I got scared to fall, when i fell in the blue run, impact was larger, i rolled a few times (doesn't happen on green). I became very paranoid about falling. I started to use my wrist and somewhat hurt it. (not bad at all though).

By the way, my friend wore a wrist guard and broke his arm right where the wrist guard ended, broke both the large bones on is arm!! Scary!!

So long story short, my advice is to stick to green until you like carve down like you own the mountain, don't do it. 

But do share your storey afterwards please!


----------



## gjsnowboarder

Chaos Theory said:


> Just to play devil's advocate, but I find my riding progressed the most when I surrounded myself with those who were better/more advanced than myself.
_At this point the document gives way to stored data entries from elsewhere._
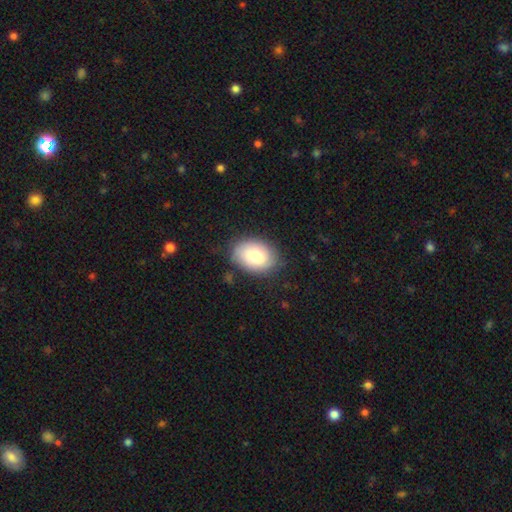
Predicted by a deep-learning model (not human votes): smooth_or_featured: smooth (p=0.79) [alt: featured or disk p=0.14]
how_rounded: in between (p=0.78) [alt: round p=0.21]
merging: none (p=0.78) [alt: minor disturbance p=0.17]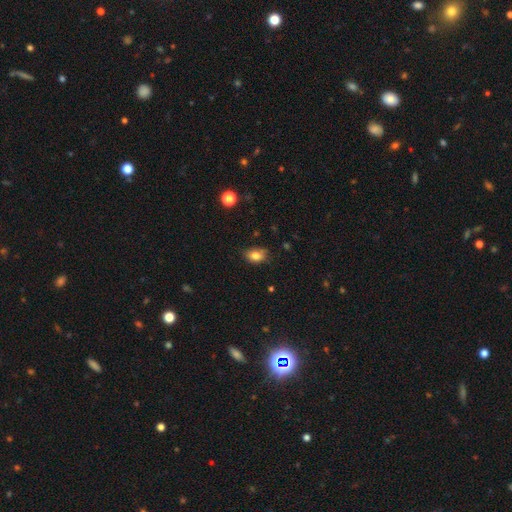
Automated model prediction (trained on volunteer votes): smooth_or_featured: smooth (p=0.82) [alt: star or artifact p=0.10]
how_rounded: in between (p=0.78) [alt: round p=0.20]
merging: none (p=0.71) [alt: minor disturbance p=0.22]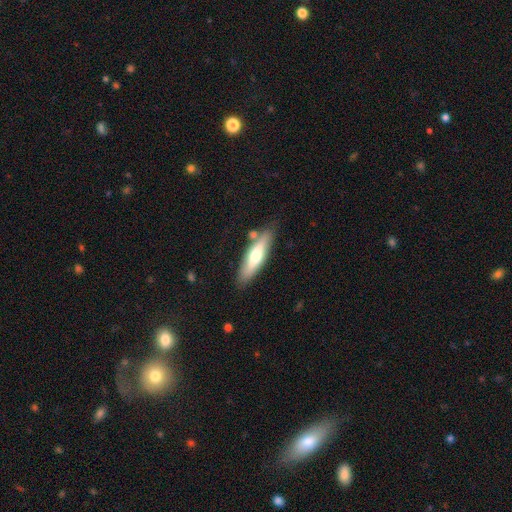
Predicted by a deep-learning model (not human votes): Overall: smooth (54%; featured or disk 40%). How rounded: cigar-shaped (65%; in between 33%). Merging: none (77%).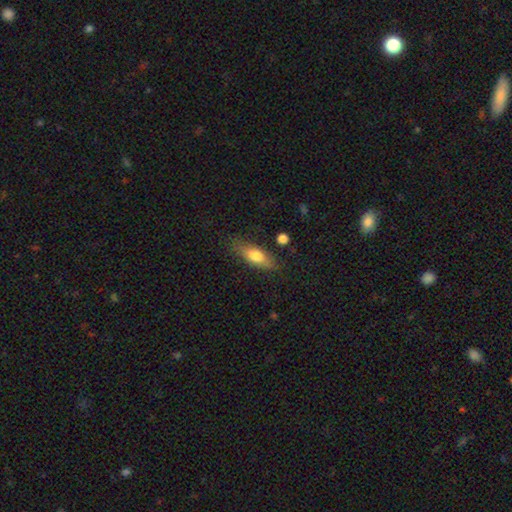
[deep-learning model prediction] Q: Smooth or featured?
A: smooth (71%); runner-up: featured or disk (22%)
Q: How rounded?
A: in between (64%); runner-up: cigar-shaped (33%)
Q: Merging?
A: none (76%); runner-up: minor disturbance (17%)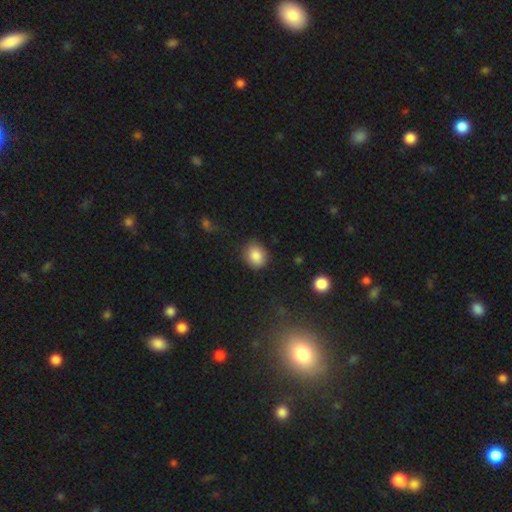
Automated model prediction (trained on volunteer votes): Q: Smooth or featured?
A: smooth (86%); runner-up: star or artifact (8%)
Q: How rounded?
A: round (57%); runner-up: in between (42%)
Q: Merging?
A: none (82%); runner-up: minor disturbance (13%)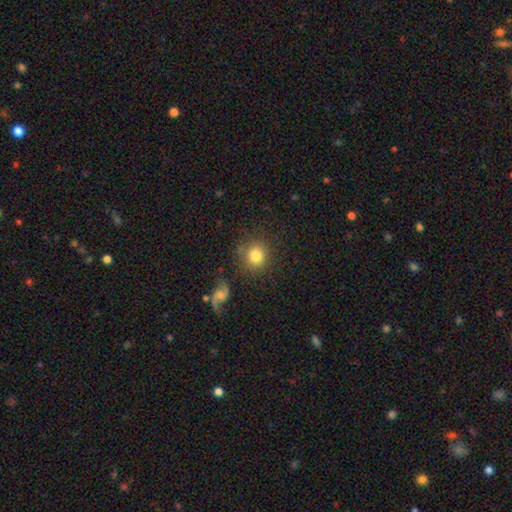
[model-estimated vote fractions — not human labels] Smooth or featured? Predicted: smooth (p=0.80). How rounded? Predicted: round (p=0.88). Merging? Predicted: none (p=0.79).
Yes, by riding with better riders you can progress just by watching if you are a visual learner. However, this can backfire very quickly if the split between you and the "Better" riders is too great. Because the difference in speed to keep up a lower rider will end up taking more chances, at higher speeds, and create bad habits doing this. I taught a girl that thought she was a level 5-6 because she rode blues and blacks with her friends and could keep up. She wanted the lesson to stop the buring and pain in her legs. She couldn't ride her toeside to save her life. She was experiencing the burn because she rode the same way the whole time. It was like sitting against a wall for half an hour. She kept up by being the fastest heelsider I have ever seen. Needless to stay it took awhile to get her to break through that need to see straight down the slope, feel safe from going to heel to toe, and to slow down enough to start building the blocks for good riding.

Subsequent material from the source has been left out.